#31:異世界からの帰還
異世界編最終話です。
「お、おのれ。うわぁぁぁぁぁ」
魔王は叫び声を上げると、徐々に姿が薄くなりしまいには完全に消滅した。
「終わったのか?」
「うん。今回は封印じゃなくて、完全に魂ごと斬ったからもう復活はできないよ」
ライリーはそう言うと、俺の胸に飛び込んできた。
「やっと私の使命が終わったよ。だから、カケル君ご褒美頂戴?」
「ご褒美?」
ライリーは上目づかいで俺にそう言ってきた。何を要求されるのだろうか?
「うん結婚して」
「はぁ?」
「はぁああ!?」
俺の声は胡桃の声によってかき消された。すぐにライリーは胡桃の手によって、俺から離された。
「そんなの認めるわけないでしょ!」
「なんでですか?私とカケル君は世界を隔てて出会ったんです。運命何です」
「だからって何よ!?……カケルは私が」
ライリーと胡桃が何やら喧嘩を始めてしまった。
「あらあら、青春しているわねぇ」
「あはは。ライリーさんは随分積極的みたいですね」
「胡桃ちゃんもだいぶだと思うけどね」
「このままだと、取られちゃうわよぉ」
「ふぇっ」
「何の話をしてるんだ?」
「先輩は聞いちゃ駄目です!」
新条先輩と暁先生と恵令奈さんが何かを話していたので、聞こうとしたら未来によって止められた。
「お、乙女の秘密です!」
新条先輩は恥じらいながらそう言った。胡桃が偶に言い訳として使うけど、先輩がそれを言うと妙に説得力を感じる。本当に触れてはいけないことなんだな。
「それにしても何の話をしてたんだろ?」
「デリカシーなし男」
「あはは」
少し気になって口にしてしまったが、影音にジト目でそう言われてしまった。エマも少しだけ困ったような、何と言ったらいいかわからないような表情を浮かべていた。このことは忘れよう。
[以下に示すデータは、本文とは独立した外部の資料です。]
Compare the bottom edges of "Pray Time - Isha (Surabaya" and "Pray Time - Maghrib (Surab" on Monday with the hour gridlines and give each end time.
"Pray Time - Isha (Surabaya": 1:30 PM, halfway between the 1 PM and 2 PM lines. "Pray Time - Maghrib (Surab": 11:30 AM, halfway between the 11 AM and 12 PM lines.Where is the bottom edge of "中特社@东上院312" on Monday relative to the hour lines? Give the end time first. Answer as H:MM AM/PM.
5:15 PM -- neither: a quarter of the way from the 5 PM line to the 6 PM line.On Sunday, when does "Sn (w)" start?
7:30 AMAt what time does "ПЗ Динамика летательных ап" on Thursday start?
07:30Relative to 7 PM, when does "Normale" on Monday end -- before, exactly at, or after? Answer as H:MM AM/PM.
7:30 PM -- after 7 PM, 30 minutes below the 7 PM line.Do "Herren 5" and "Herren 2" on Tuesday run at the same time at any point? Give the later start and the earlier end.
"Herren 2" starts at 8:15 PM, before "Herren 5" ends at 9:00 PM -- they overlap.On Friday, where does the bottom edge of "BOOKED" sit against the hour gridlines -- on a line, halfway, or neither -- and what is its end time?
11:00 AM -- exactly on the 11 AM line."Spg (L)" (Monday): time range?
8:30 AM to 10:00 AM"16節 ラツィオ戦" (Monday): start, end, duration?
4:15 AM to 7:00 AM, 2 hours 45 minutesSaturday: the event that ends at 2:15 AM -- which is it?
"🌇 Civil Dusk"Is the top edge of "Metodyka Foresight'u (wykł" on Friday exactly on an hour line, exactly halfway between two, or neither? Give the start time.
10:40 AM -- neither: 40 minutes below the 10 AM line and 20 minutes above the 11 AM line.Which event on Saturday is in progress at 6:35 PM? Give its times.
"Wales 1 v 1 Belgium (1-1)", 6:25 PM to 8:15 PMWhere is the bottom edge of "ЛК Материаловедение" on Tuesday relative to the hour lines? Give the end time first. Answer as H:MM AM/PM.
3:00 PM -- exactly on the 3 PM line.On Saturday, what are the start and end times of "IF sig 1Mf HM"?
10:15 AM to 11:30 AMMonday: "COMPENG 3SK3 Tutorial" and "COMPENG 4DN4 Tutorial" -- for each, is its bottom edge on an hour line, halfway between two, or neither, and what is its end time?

「さて、そろそろ戻りましょうか。この後はどうするの、ライリー?」
「うーんそうだね。一応、王に魔王を倒した報告かな」
ライリーは少しだけ嫌そうにそう言った。
「私が戦ったのはこの世界に生きる人のためだもん」
「ライリーは偉い」
「……影音ちゃん」
ライリーは、影音に頭をなでられると嬉しそうにした。
「それはそうと……魔王を倒しても、私たちは帰れませんでしたね」
「確かに、そうですね。俺たちはともかく、先輩たちなら帰れると思ったんですが」
〖あー、あー聞こえるかな?〗
「この声は父さん!?」
〖おう。すまなかった、マシンが作った世界が偶然、異世界と結合してしまったらしい〗
どうやら元々はVR空間に制作した世界に飛ばすはずだったのだが、何らかの力が作用して偶然こちらの世界に飛ばされたらしい。
「おそらく異世界転移……勇者召喚が原因だね」
〖ああ、もう今すぐにでもみんなを戻すことはできるんだが、戻してもいいか?〗
「もう少し待ってくれ」
俺は父さんにそう言った。そして俺たちがこれまでにあったことと、これからやるべきことを話した。まずは、ライリーが王城に報告。そしてライリーの家族に会った後、帰還し、彼女が転移魔法を使ってこちらの世界に来て、暁先生と新条先輩を連れて戻るということだ。
父さんにも聞いたのだが、戻れるのは俺たちのみで、勇者召喚されている二人はVR機器では戻せないらしい。
ライリーに求婚する貴族と、何故か彼女が戦ったり、二人を戻す代わりにライリーにデートをとせがまれる等帰還までの間に厄介な出来事が何件か起きたのだが、俺たちは無事に元の世界に帰還することができた。